A era da cobrança por praticamente qualquer item a bordo de um voo pode estar com os dias contados. Um tribunal da Corunha, na Espanha, escalou a disputa para a mais alta instância judicial da Europa, pedindo que o Tribunal de Justiça da União Europeia (TJUE) se pronuncie sobre a legalidade de companhias aéreas cobrarem um suplemento pela bagagem de mão. A ação, movida pelo Ministério Público espanhol, mira especificamente as práticas de gigantes do setor de baixo custo como Vueling, Ryanair e Volotea.
O caso coloca em rota de colisão duas forças fundamentais do mercado único europeu: de um lado, a liberdade de precificação das empresas, pilar do modelo de negócio das companhias low-cost; de outro, os direitos dos consumidores. A questão central é definir se a bagagem de mão é um serviço acessório, passível de cobrança, ou um elemento essencial e inseparável do transporte de passageiros, que já deveria estar incluído no preço da passagem.
Liberdade de preço vs. direito do consumidor
A consulta do tribunal espanhol ao TJUE é um teste de estresse para o modelo de receitas acessórias (ancillary revenues) que sustenta as companhias de baixo custo. Esse modelo consiste em oferecer uma tarifa base extremamente baixa e monetizar cada etapa da jornada, do check-in à escolha do assento e, mais recentemente, o direito de levar uma pequena mala na cabine. Para as aéreas, essa é a manifestação da liberdade de mercado, permitindo que o consumidor pague apenas pelo que utiliza.
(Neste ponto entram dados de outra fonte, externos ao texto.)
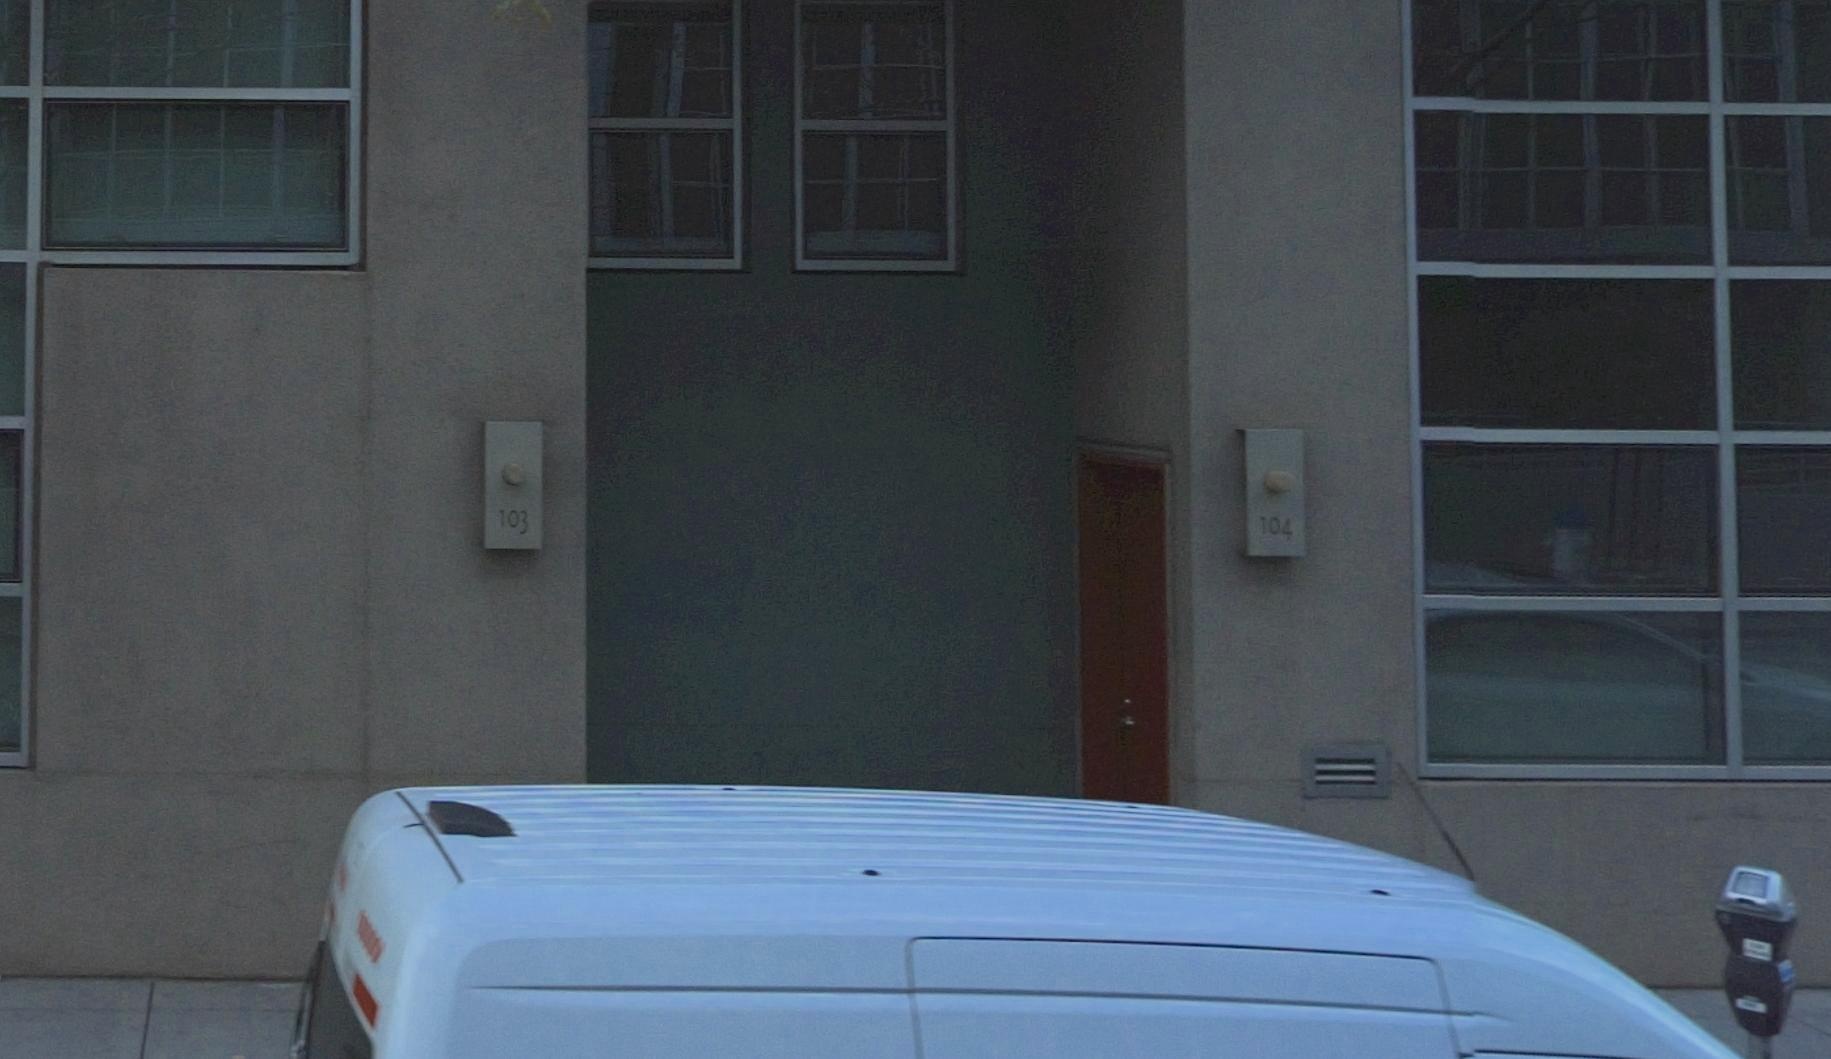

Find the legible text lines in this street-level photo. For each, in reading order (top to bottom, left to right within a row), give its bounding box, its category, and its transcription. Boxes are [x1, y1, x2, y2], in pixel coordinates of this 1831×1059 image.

Contudo, a legislação espanhola, citada no processo, sugere que o transporte de bagagem de mão deveria ser gratuito, exceto por razões de peso, dimensão ou segurança. O tribunal quer saber se a norma europeia, que apoia a liberdade de fixação de preços, se sobrepõe a essa proteção nacional. A decisão do TJUE não afetará apenas a Espanha; criará um precedente vinculante para todos os 27 países-membros, podendo forçar uma recalibragem completa na estratégia de precificação do setor.
O futuro do 'unbundling'
A prática de "desmembrar" o preço da passagem (unbundling) foi a inovação que permitiu a popularização das viagens aéreas na Europa. No entanto, a linha entre oferecer opções ao consumidor e criar taxas consideradas abusivas é tênue. A ação do Ministério Público espanhol argumenta que a cobrança por bagagem de mão cruza essa linha, tornando a tarifa básica uma oferta enganosa, pois o transporte de um mínimo de pertences é uma necessidade, não um luxo.
A decisão do tribunal europeu terá o poder de redefinir o que está, de fato, incluído em uma passagem aérea. Se a corte decidir em favor dos consumidores, as companhias low-cost podem ser forçadas a "reagrupar" o custo da bagagem de mão na tarifa principal. Embora isso possa parecer uma vitória para os passageiros, o resultado provável seria um aumento generalizado no preço inicial dos bilhetes, absorvendo o custo da mudança regulatória.
O que está em jogo, portanto, é a própria definição do serviço aéreo na era digital. A resposta do TJUE não será apenas sobre uma mala, mas sobre a transparência do modelo de negócio que transformou a aviação civil nas últimas duas décadas.